La fable des abeilles
Dans ce système, le centre devient le haut. Ce désaxement produit des déséquilibres permanents censés servir de moteur à la société : ceux qui sont en haut font des efforts pour y rester, ceux qui sont en bas en font pour monter et toucher, voire obtenir leur part de sacré.
C’est ici qu’intervient Dany-Robert Dufour avec Baise ton prochain Une histoire souterraine du capitalisme. Après La fable des abeilles, Dany-Robert Dufour analyse Recherches sur l’origine de la vertu morale publié en 1714 par Bernard de Mandeville.
Le vice devient vertu
Nos sociétés ont quitté un fonctionnement soumis à une transcendance (Dieu, la monarchie…) pour une immanence « moderne ». « Les hommes n’ont plus eu à se reprocher leurs vices. » Au contraire « Ce sont les vices privés qui font le bien public » selon Mandeville. Vivre pleinement ses vices entraînerait la richesse transformée en vertu.
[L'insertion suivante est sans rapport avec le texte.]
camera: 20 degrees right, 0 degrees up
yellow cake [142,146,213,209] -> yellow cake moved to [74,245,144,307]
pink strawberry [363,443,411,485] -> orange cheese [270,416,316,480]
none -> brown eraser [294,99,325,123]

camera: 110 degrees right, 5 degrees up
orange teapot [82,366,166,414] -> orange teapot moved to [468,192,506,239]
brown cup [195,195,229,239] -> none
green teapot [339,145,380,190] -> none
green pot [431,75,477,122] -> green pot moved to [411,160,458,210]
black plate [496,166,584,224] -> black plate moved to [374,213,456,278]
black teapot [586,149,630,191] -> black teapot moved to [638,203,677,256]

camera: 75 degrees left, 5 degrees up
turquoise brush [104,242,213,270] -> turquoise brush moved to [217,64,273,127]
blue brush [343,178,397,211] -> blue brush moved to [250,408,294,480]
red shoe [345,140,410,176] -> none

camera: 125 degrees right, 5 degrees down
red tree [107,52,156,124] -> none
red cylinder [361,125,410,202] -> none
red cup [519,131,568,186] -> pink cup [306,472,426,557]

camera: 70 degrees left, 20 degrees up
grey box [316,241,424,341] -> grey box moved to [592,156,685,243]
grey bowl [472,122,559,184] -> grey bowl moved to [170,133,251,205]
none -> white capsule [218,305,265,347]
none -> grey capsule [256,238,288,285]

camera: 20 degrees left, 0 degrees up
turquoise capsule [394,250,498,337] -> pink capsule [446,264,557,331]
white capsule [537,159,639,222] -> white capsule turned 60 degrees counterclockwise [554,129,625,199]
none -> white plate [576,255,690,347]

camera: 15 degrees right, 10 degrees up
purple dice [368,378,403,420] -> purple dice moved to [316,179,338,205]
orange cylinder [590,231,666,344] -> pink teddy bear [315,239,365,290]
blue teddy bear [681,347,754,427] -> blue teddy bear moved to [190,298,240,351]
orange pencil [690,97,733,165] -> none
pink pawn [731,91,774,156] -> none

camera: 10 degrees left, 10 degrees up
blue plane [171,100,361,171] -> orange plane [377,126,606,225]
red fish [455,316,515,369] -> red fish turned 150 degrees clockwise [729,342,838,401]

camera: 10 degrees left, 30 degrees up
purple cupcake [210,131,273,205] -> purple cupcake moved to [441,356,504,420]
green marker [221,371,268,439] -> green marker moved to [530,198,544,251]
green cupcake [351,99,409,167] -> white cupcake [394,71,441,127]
Vivre en société nécessite cependant d’obéir aux lois. Comme il est impossible de payer tout le monde correctement, il est nécessaire d’utiliser une monnaie qui ne coûte rien : la parole, la flatterie. Et c’est ainsi que les vertus morales ne valent qu’autant qu’elles sont liées à la flatterie.
« Il n’est donc rien de plus inauthentique que ces vertus puisqu’elles reposent sur le plaisir donné aux individus de passer aux yeux des autres pour ce qu’ils ne sont pas, au point qu’ils vont croire eux-mêmes à leurs propres vertus…Les hommes ne sont pas là où ils pensent. »
Les pervers prospèrent
Selon Mandeville toujours, il y aurait trois classes d’individus. Les premiers ne croient pas en ce système et recherchent des plaisirs personnels : voyous, voleurs…La deuxième répond à la flatterie et pense s’élever en « prenant autrui en considération. Et en acquérant ainsi une bonne image d’elle-même. Une image flatteuse. La troisième est composée de pervers qui font semblant d’obéir à la loi pour « profiter du prestige des vertueux et afin d’en tirer tous les bénéfices possibles. » Ils peuvent ainsi diriger les affaires et gouverner grâce à l’organisation de la société en structure centralisée et hiérarchisée.
Cherchez les pervers
Au « Je pense donc je suis » de Descartes, Lacan substitue un « Je pense où je ne suis pas », lieu de l’inconscient. Inconscient que notre système politique capitaliste utilise à merveille. Allons voir ailleurs si j’y suis ! En faisant du tourisme, en me décentrant pour acheter, consommer, me divertir…Parmi les « pervers » le lecteur reconnaîtra aisément quelques dirigeants de classe internationale. Assistés, chômeurs font bien sûr partie des stigmatisés. Les flattés sont heureux d’avoir d’eux-mêmes et de partager entre eux cette image positive qui les légitime. Les « pervers » font construire des prisons pour y enfermer ceux qui, contrairement à eux, ne savent pas jouer au billard à trois bandes et cherchent à satisfaire trop directement leur recherche de plaisir.